Your objective: Look through the listing below for the line containing "left eye: (95, 212)". Copy it and each line after it up to and including the line containing "right back paw: (545, 752)", exactly, leaving out pictures.

Task material:
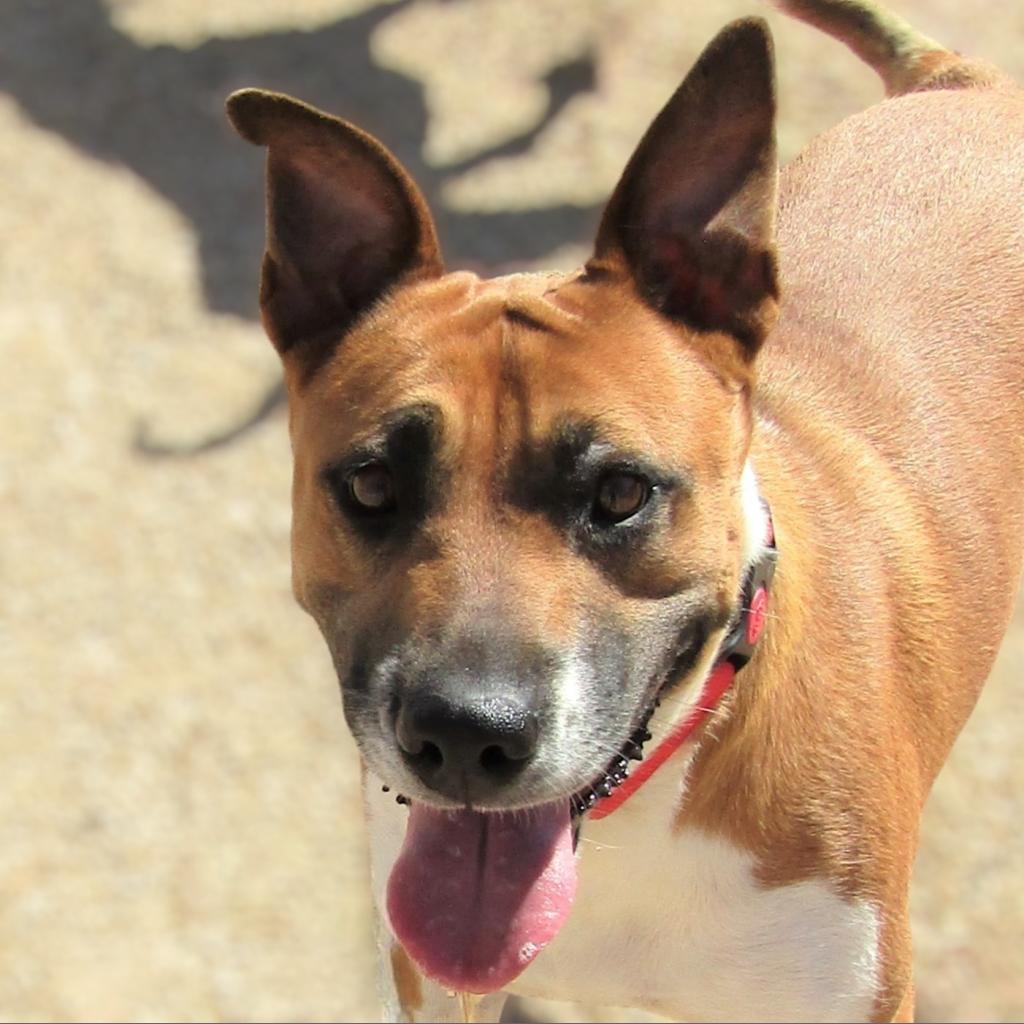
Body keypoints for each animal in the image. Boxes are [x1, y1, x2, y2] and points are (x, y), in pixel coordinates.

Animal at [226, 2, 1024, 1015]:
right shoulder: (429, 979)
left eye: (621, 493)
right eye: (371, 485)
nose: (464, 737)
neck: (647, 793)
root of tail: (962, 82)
--
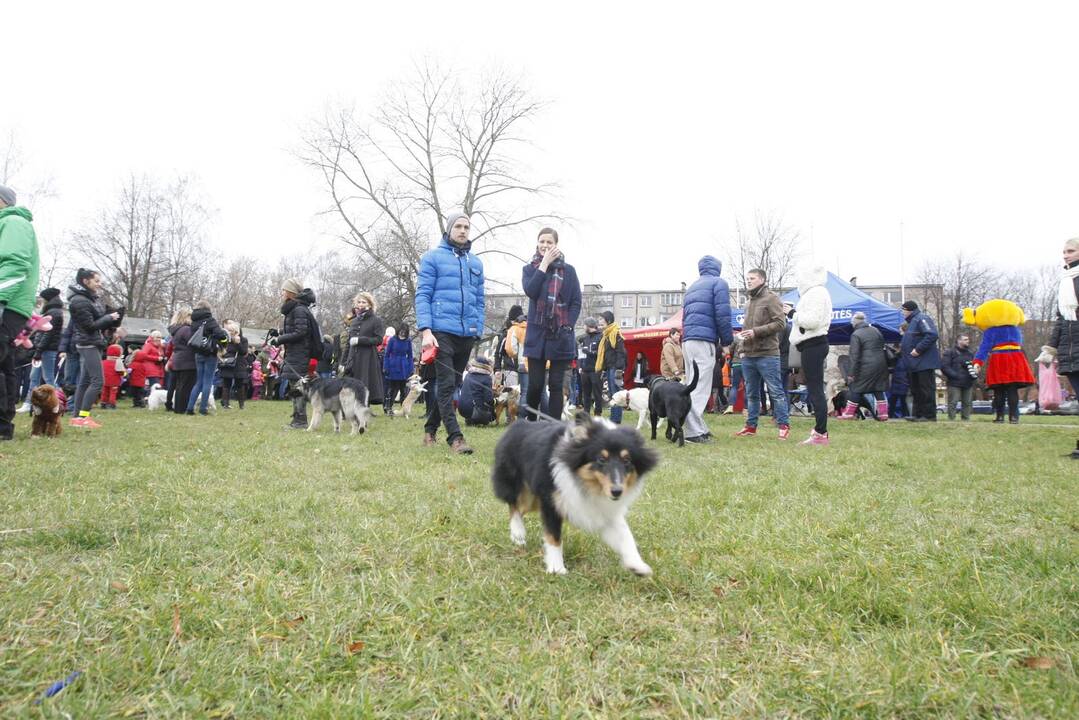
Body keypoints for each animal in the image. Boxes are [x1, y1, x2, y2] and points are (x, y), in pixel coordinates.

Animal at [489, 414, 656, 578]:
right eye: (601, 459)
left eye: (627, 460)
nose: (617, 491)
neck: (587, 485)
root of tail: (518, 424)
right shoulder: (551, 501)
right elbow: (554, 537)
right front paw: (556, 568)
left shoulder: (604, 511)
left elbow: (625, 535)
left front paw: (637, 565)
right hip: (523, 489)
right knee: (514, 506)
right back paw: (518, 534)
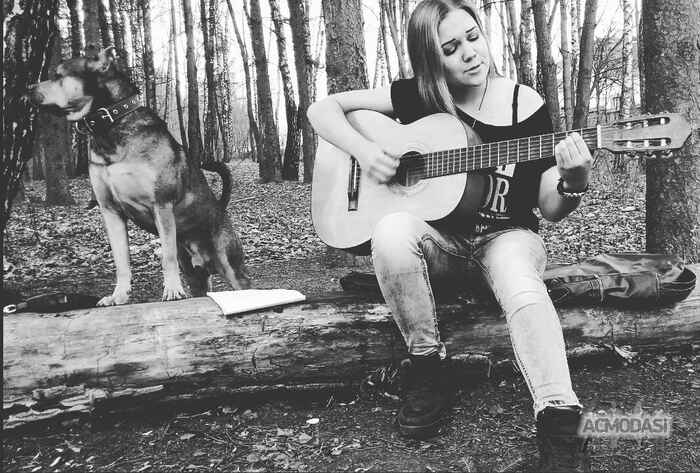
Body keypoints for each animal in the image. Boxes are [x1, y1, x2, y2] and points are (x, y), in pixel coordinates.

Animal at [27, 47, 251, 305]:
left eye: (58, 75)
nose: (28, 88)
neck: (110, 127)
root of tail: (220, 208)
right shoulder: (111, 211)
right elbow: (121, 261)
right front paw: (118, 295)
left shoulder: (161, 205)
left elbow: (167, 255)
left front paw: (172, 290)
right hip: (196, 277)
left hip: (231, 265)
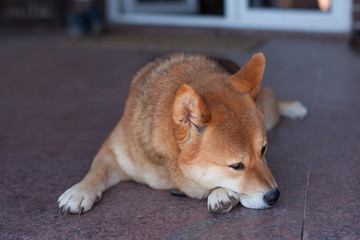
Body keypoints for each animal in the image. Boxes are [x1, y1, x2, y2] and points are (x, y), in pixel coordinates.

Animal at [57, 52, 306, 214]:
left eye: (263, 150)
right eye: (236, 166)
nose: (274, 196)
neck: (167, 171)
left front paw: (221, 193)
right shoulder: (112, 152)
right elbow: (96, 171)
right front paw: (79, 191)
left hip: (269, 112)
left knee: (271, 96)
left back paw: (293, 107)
...
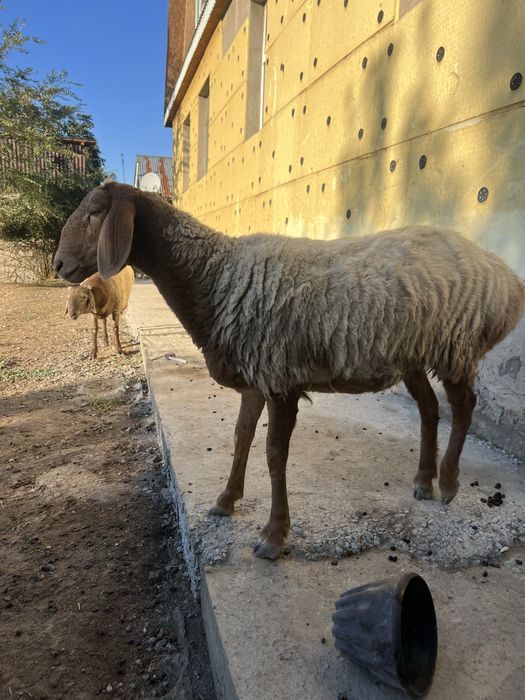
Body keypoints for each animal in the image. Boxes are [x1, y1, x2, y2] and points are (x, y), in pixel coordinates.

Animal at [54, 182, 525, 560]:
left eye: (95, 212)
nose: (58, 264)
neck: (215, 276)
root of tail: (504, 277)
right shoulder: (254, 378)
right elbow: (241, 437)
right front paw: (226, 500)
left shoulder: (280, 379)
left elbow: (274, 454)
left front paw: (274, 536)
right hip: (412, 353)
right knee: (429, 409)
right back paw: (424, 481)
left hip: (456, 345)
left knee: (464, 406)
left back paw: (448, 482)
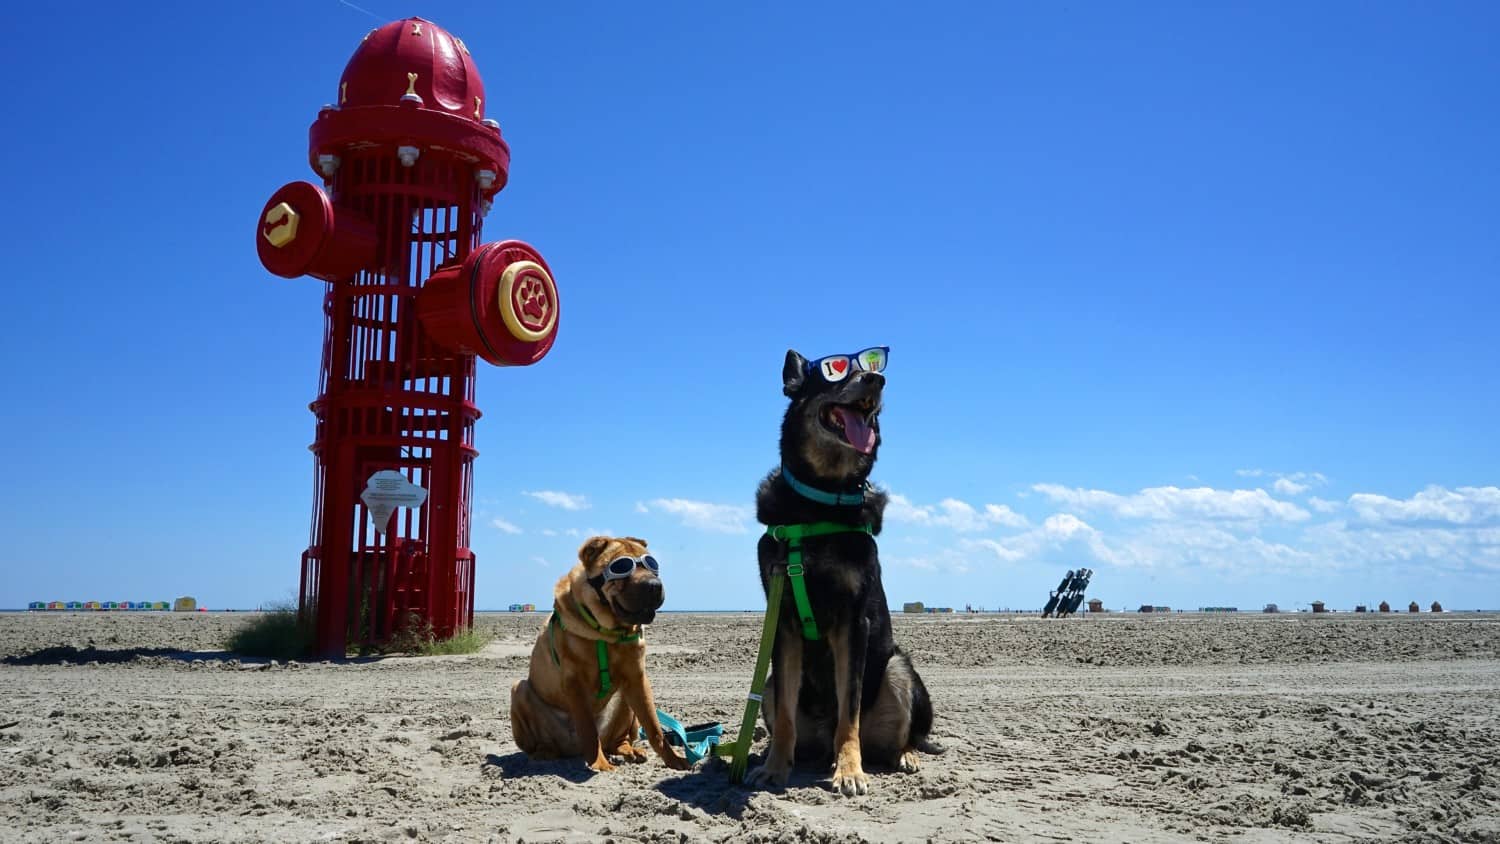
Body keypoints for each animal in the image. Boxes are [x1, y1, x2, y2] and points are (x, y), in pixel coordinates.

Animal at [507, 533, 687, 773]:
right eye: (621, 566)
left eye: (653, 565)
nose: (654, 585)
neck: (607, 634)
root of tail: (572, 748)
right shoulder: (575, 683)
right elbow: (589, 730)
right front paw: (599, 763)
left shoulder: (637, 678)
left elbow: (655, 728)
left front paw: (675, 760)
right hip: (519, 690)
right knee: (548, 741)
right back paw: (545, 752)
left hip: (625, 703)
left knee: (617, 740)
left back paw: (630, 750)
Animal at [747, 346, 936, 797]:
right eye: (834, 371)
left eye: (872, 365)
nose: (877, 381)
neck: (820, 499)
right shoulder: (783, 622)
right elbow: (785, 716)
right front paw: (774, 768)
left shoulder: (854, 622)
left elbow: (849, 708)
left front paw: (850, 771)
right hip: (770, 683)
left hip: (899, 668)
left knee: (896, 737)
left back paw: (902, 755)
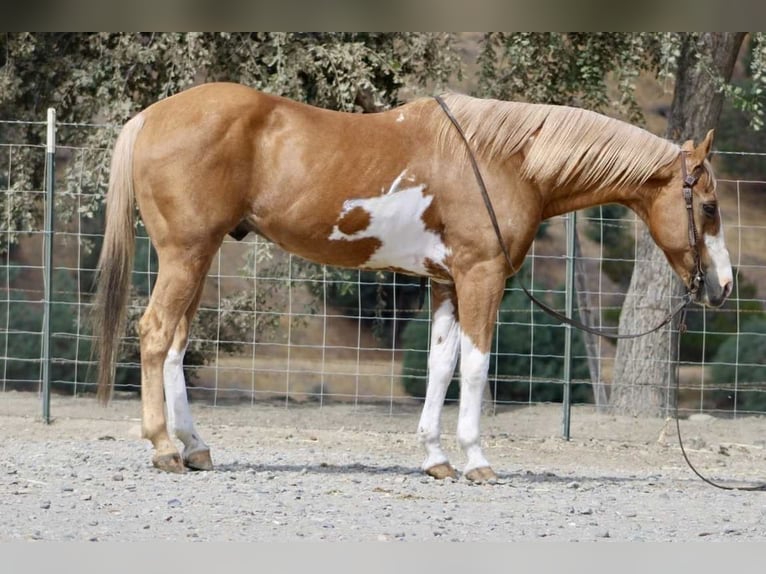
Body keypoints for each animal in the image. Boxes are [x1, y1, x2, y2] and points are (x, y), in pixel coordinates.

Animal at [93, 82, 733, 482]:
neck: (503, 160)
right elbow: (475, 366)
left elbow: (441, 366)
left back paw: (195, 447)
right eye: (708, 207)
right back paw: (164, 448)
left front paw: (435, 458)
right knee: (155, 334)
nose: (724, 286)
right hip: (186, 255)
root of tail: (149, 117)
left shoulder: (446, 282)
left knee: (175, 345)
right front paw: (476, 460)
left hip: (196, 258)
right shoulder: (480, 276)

Answer for this exercise:
left eye: (95, 212)
nose: (58, 264)
neck: (215, 276)
root of tail: (504, 277)
right shoulder: (254, 378)
right elbow: (241, 437)
right front paw: (226, 500)
left shoulder: (280, 379)
left elbow: (274, 454)
left front paw: (274, 536)
right hip: (412, 353)
right knee: (429, 409)
right back paw: (424, 481)
left hip: (456, 345)
left knee: (464, 406)
left back paw: (448, 482)
Body keypoints for each animal in the image. Boxes are [x1, y1, x2, y2] and points are (x, y), in pixel coordinates.

Animal at [507, 533, 687, 773]:
right eye: (621, 566)
left eye: (653, 565)
nose: (654, 585)
neck: (607, 634)
root of tail: (572, 748)
right shoulder: (575, 683)
right elbow: (589, 730)
right front paw: (599, 763)
left shoulder: (637, 678)
left elbow: (655, 728)
left front paw: (675, 760)
right hip: (519, 690)
right knee: (548, 741)
right back paw: (545, 752)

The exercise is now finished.